───── Excerto do texto

Onde as Pêras Caem, Nana Ekvtimishvili

Ekvtimishvili, Nana (2022). Onde as Pêras Caem. Dom Quixote.

Tradução: Maria do Carmo Figueira

Nº de páginas: 160

Início da leitura: 01/06/2022

Fim da leitura: 02/06/2022

SINOPSE

Lela, a protagonista deste romance, tem duas certezas na vida: a de que o seu professor de História tem de morrer e a de que ela precisa de começar uma vida nova para lá desse campo onde as peras caem.

Numa Geórgia recém-independente, nos arredores de Tbilisi, fica uma casa apalaçada onde funciona uma instituição que acolhe órfãos e crianças com deficiência mental. É conhecida por Escola dos Idiotas, ainda que a maioria dos que hoje ali vivem - como o pequeno Irakli - tenham sido simplesmente abandonados pelas mães por desespero e não sofram de qualquer doença mental. Porém, em lugar de serem acarinhadas e educadas, as crianças da Escola dos Idiotas recebem dos professores sobretudo lições de negligência e abuso.

Com dezoito anos feitos, Lela já tem idade para poder deixar o estabelecimento, mas está lá há tanto tempo que não se lembra de ter tido família. E, não sabendo para onde ir, aceita um trabalho na instituição para poder planear à vontade a sua vingança suprema e, ao mesmo tempo, preparar a adoção de Irakli por um casal norte-americano. Mas nem tudo corre como planeado…

Este é um retrato poderoso, mas sem sentimentalismos, de um grupo de jovens que se defendem mutuamente da crueldade do mundo dos adultos. Premiado e aplaudido pela crítica e pelo público, ficará seguramente na memória de todos os leitores.

Este é um livro extremamente cru e direto, diria mesmo “sem rodeios”, sem floreados, com o foco numa situação que nos constrange, que preferiríamos não conhecer, porque magoa e choca e abala.

A autora parte de uma escola real, muito perto da sua casa – uma escola para crianças com deficiência, que acolhia também crianças abandonadas pelos pais. Era conhecida no bairro como a “Escola dos Idiotas”.

──────────
───── Linhas fornecidas

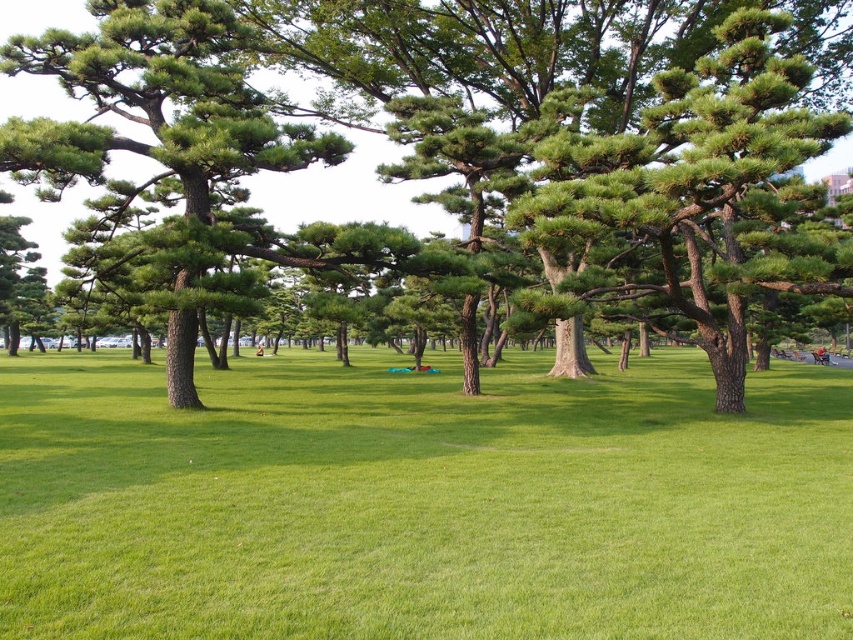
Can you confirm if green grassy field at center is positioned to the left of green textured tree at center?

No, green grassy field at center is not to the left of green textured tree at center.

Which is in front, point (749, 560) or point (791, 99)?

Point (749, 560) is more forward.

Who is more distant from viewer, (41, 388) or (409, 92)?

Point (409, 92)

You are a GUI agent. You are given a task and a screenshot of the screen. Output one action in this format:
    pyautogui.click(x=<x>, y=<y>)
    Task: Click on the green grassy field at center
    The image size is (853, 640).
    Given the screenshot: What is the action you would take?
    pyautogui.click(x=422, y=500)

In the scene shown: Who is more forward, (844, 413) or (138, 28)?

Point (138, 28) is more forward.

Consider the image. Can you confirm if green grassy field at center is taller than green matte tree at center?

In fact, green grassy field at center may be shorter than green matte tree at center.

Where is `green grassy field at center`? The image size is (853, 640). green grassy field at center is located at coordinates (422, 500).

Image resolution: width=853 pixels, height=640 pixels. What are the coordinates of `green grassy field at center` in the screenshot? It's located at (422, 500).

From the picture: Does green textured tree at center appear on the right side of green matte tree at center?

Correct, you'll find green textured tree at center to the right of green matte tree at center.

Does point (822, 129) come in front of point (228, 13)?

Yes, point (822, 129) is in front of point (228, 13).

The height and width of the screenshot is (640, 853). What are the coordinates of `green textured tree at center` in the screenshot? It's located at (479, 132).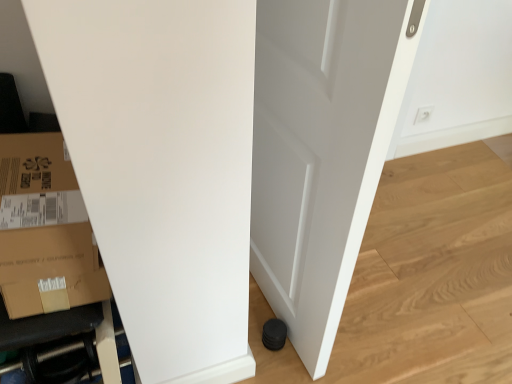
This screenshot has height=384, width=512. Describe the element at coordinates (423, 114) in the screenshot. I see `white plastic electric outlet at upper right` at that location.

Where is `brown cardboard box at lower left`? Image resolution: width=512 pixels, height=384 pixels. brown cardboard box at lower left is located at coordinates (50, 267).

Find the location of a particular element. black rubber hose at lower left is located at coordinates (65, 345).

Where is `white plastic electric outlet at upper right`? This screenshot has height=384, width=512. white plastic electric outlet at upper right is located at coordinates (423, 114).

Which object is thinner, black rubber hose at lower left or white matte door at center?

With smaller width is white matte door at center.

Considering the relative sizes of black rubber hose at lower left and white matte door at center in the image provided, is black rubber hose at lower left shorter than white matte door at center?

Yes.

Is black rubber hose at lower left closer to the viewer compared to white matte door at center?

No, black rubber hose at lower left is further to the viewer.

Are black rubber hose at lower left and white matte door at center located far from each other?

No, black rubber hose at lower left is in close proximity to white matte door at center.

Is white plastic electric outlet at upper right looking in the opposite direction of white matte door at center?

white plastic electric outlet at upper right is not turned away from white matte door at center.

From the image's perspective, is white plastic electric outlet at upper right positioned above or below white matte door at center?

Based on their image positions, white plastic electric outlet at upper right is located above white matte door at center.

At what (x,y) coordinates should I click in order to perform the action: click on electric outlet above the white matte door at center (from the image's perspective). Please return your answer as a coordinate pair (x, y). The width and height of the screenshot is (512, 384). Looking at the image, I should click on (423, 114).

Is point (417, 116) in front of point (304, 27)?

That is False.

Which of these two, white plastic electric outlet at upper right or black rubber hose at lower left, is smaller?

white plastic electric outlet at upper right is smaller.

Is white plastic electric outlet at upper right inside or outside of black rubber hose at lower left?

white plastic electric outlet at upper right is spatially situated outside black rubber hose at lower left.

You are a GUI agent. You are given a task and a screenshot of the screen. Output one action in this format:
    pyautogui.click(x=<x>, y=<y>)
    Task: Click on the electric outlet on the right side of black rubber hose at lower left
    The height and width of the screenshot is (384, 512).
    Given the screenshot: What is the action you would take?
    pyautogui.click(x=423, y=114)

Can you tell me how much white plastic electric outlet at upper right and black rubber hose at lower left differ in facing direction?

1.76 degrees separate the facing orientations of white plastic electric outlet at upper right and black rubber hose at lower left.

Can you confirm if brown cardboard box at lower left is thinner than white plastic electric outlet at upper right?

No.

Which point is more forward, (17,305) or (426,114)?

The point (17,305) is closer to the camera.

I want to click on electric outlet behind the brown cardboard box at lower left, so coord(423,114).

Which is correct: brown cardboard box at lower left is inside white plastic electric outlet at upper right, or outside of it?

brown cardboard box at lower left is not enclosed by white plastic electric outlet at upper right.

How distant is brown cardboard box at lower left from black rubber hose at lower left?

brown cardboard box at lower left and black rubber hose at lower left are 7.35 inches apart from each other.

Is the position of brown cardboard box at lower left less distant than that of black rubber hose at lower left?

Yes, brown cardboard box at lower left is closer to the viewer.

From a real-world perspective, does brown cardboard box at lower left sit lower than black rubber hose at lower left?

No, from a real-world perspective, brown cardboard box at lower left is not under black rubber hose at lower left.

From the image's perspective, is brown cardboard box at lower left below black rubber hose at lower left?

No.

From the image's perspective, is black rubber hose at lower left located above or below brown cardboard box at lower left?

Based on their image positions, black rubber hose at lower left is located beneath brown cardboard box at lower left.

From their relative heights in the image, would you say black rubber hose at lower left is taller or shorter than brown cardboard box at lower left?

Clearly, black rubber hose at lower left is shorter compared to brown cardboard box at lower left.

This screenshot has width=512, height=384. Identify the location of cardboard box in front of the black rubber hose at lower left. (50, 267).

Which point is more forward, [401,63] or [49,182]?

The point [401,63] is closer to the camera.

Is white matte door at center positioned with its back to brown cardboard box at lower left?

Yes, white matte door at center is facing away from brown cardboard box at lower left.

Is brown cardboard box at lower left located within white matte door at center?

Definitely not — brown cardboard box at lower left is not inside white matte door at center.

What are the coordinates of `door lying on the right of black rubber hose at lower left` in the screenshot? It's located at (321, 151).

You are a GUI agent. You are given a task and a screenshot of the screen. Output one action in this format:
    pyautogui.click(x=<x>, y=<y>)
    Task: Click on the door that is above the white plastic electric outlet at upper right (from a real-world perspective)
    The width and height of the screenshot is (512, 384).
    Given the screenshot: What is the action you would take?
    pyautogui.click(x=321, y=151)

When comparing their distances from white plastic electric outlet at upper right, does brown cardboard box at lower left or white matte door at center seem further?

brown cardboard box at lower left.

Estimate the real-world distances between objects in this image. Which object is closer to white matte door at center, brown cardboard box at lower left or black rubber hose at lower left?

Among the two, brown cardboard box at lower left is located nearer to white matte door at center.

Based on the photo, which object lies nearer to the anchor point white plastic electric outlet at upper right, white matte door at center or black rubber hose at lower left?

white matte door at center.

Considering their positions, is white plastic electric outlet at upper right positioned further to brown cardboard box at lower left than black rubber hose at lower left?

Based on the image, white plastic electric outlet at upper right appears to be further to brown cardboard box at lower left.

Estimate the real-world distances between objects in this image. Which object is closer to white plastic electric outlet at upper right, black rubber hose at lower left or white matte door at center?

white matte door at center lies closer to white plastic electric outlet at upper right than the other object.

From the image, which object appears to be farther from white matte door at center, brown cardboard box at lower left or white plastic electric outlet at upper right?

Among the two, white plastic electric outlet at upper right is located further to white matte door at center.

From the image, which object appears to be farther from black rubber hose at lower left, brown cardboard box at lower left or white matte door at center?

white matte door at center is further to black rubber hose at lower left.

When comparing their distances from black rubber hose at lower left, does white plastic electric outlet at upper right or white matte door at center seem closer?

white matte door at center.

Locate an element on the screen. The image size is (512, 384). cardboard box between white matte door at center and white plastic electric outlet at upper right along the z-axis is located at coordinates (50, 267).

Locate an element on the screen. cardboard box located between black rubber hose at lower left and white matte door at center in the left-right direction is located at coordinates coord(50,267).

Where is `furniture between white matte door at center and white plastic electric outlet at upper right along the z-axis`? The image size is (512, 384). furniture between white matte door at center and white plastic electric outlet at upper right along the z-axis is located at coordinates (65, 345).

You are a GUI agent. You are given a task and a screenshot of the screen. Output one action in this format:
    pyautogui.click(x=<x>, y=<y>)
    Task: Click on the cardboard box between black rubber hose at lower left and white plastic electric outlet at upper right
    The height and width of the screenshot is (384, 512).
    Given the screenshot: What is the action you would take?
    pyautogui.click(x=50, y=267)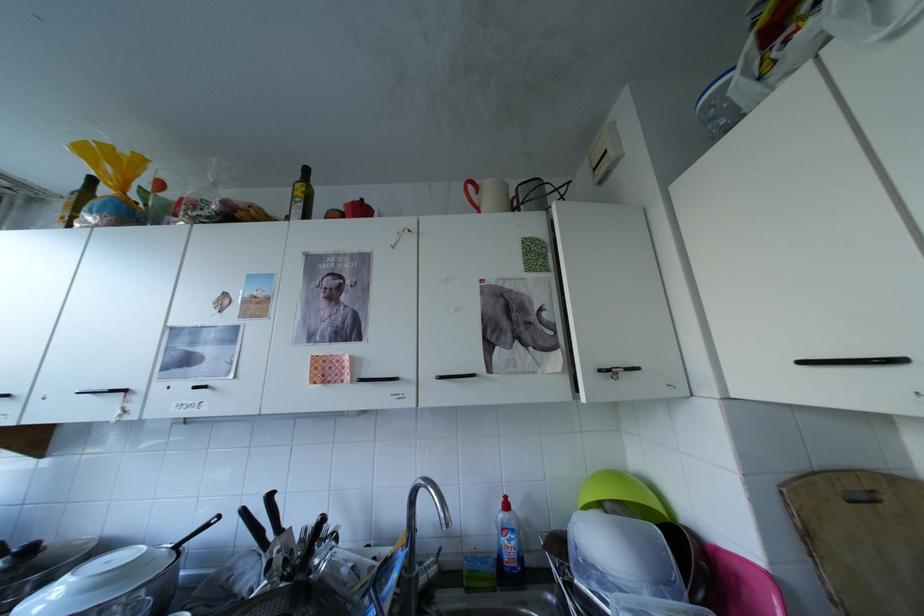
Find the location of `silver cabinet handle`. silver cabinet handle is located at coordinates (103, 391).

──────────

__Usando a informação__.
[A] Enumere todos os nomes de pessoas que aparecem no excerto sobre o livro.
[B] Responda a cada pergunta com base no excerto sobre o livro:
(i) Quantas páginas tem o livro?
(ii) Que idade tem Lela?
(iii) Como era conhecida no bairro a escola real de que a autora parte?

__Exercício resolvido__.
[A]
Nana Ekvtimishvili
Maria do Carmo Figueira
Lela
Irakli

[B]
(i) 160 páginas.
(ii) Tem dezoito anos feitos.
(iii) Era conhecida como a "Escola dos Idiotas".